На следующую ночь он унес зеркало из столовой. Потом микроволновку, кофейник, мешок с кастрюлями и сковородками. Ни в каких фильмах про зомби, хоть все их пересмотрите, не увидите, чтобы кто-нибудь, как мой папа, весь испятнанный кровью, в драном банном халате, перемазанным гноем, упаковывал кухонную утварь в большую наволочку с цветочным узором. Еще он снял фото с книжной полки — жутко несуразное, там мы все трое: папа, я и мама. Мне на фото восемь или девять, я в зеленой нейлоновой курточке и с длинными каштановыми хвостиками. Улыбаюсь во весь рот, и папа с мамой тоже. На таких фото приходится улыбаться. Фотограф заставляет, а если не хочешь, он чуть не колесом ходит, чтоб люди улыбались, словно у него ангел за левым плечом вдруг возник с горстью иголок для всех своих собратьев. У мамы на носу очки слишком большие. Папа во фланелевой клетчатой рубахе, рука такая крупная, сильная, обнял меня, будто защищая.

Тогда я тайком пошла следом. Скрываться от папы не трудно — со слухом у него почти как с речью. Думаю, когда делаешься зомби, оно во многом вроде старости. В теле то одно отказывает, то другое или работает вкривь и вкось, говорить нормально не получается, слышишь плохо и злишься постоянно, потому что можешь все меньше, теряешь мир вокруг себя, и лучше уже не станет. Когда с одним человеком такое происходит — это трагедия. Когда происходит со всеми — это конец света.

В Огасте ночью по-настоящему темно. Уличные фонари либо перегорели, либо их разбили выстрелами. Трудно отыскать ночи темнее, чем в Огасте поздней осенью, когда снег еще не выпал. Небо слепое, беззвездное, и холодно очень. Никаких тебе родных до боли пятен оранжевого химического света — сплошной темный коридор пустой улицы. Никого, и лишь мой папа ковыляет, прижав фотографию к гноящейся груди. Сворачивает к центру города, суется туда и сюда, затем, наверное, тело вспоминает привычный маршрут, и папа пересекает Фрот-стрит. Я крадусь за ним мимо магазинов на набережной, мимо «Джава шэк», мимо пустых автостоянок у реки.

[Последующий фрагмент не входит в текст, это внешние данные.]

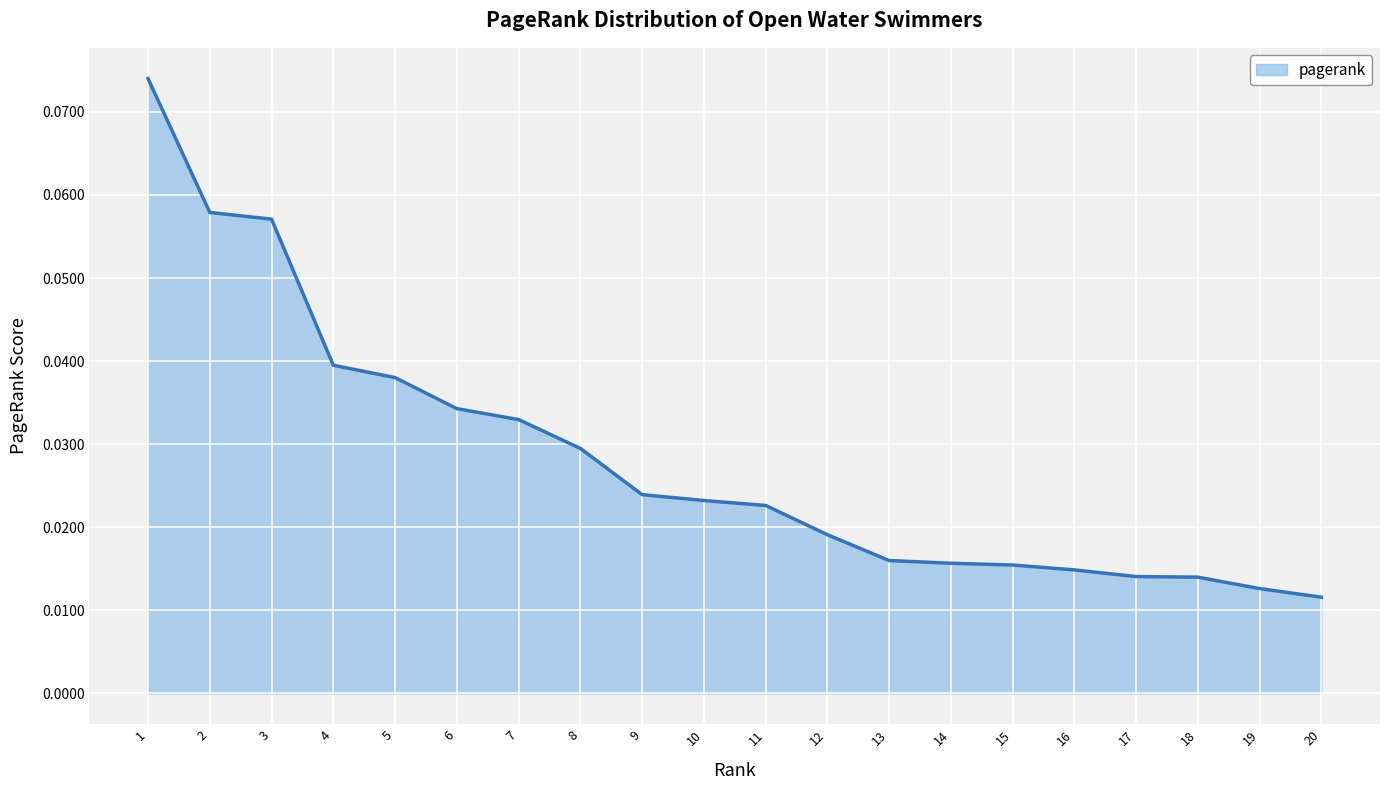

Which has a higher value, 16 or 20?

16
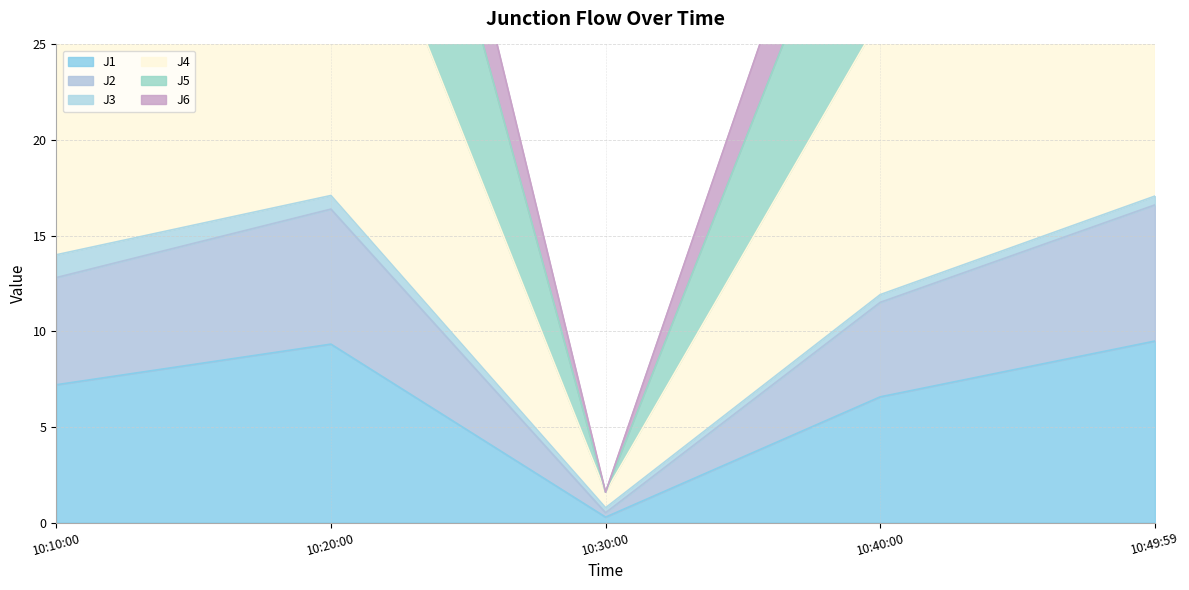

The value of J1 at 10:49:59 is 9.5. True or false?

True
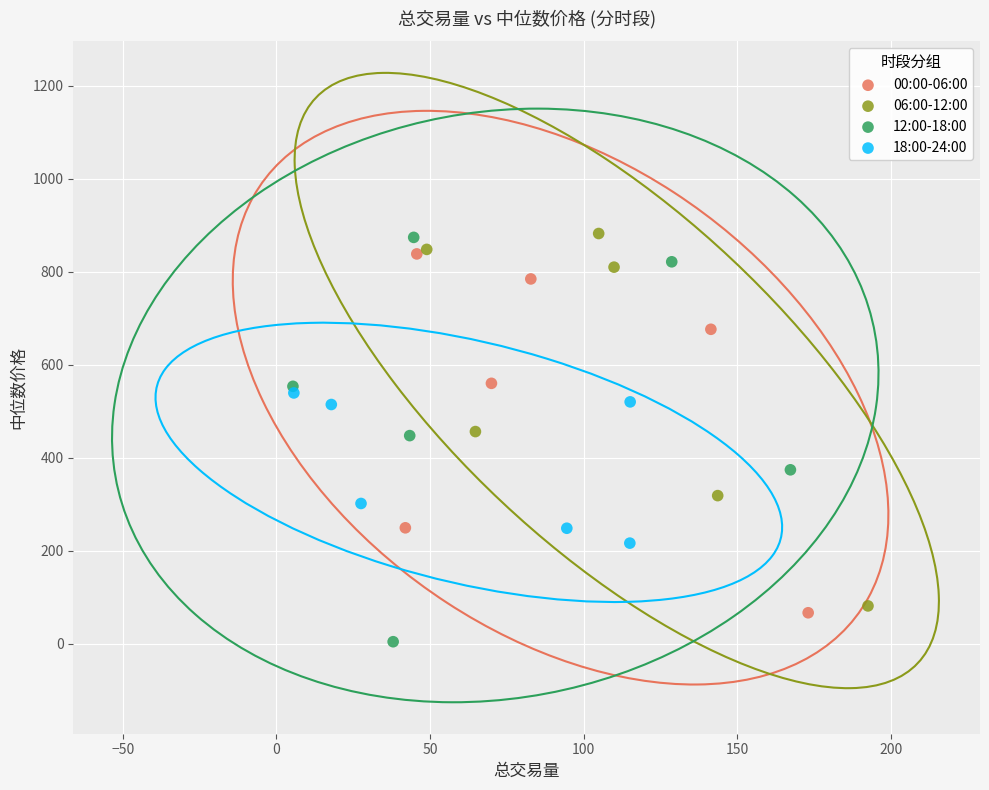

Which series contains the lowest Y value?

12:00-18:00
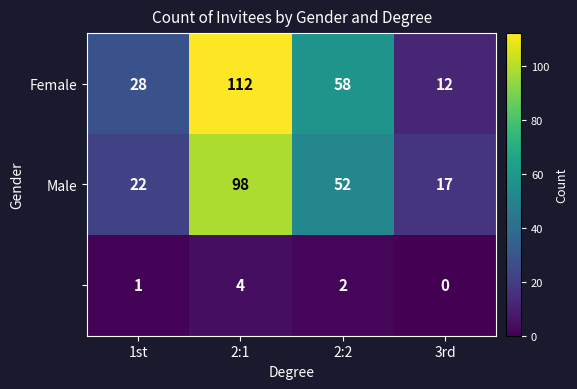

What is the difference between the highest and lowest values at 3rd?

17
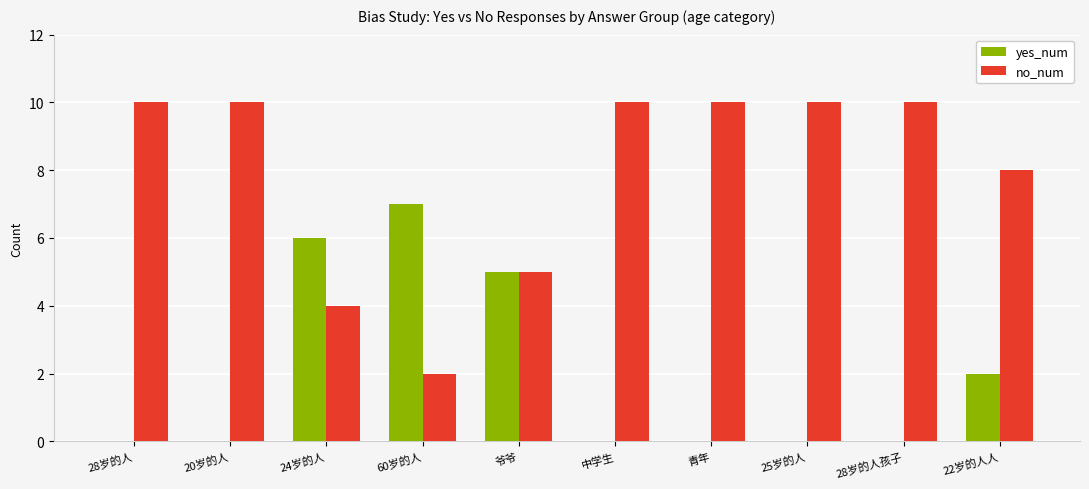

Count the number of data series in this chart.

2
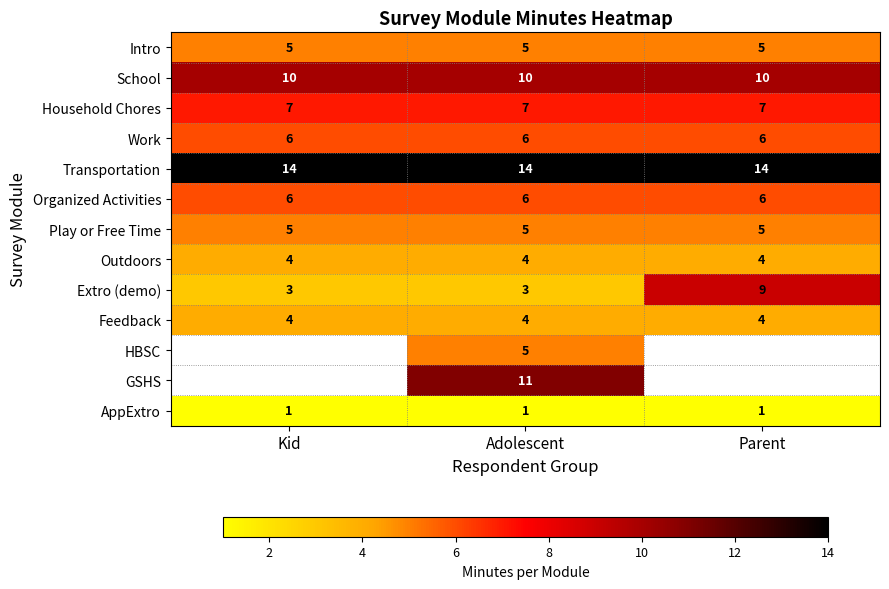

At how many categories does at least one series exceed 10?

3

Там у неторопливо плещущей воды собрались сотни зомби. Может, все зомби Огасты. Папа присоединился к толпе. Я смотрела, боясь вдохнуть, никогда не видела столько в одном месте. Они не дрались, не искали добычи. Подвывали тихонечко, печально так. Большинство что-то принесли: тостеры, выдвижные ящики платяных шкафов, лампочки, ломаные кухонные стулья, вешалки, телевизоры, двери от машин. Мусор прежней жизни, унесенный из старых жилищ. Свое добро они почти с любовью, бережно помещали в огромную кучу старого хлама, перешептывались, качаясь на сыром ночном ветру. Сверху скатилась лампочка, коротко вспыхнула и разбилась. Зомби не заметили. Их мусорный храм получился не ахти, но было видно, что это не случайная куча, а именно храм: есть основание, на нем центральная башня, соединенная пролетами с недостроенной боковой башенкой. Между ними громоздилась мертвая электроника, обращенная дисплеями к воде. А между дисплеями стояли десятки, если не сотни семейных фотографий вроде нашей, прислоненных к темным плазменным экранам, решеткам колонок. Несколько зомби установили новые фотографии, и не только своих семей. Миссис Хэллоуэй, моя учительница начальных классов, принесла фото китайской семьи и обращалась с ним так нежно и бережно, будто с собственным ребенком. Думаю, зомби не понимали, кто изображен на фото, лишь ощущали чувство семьи, теплого слитного единства, счастья, которыми веяло от снимков, и это зомби нравилось. Папа поставил нашу фотографию в ряд к остальным и закачался, плача и воя, сжимая голову руками.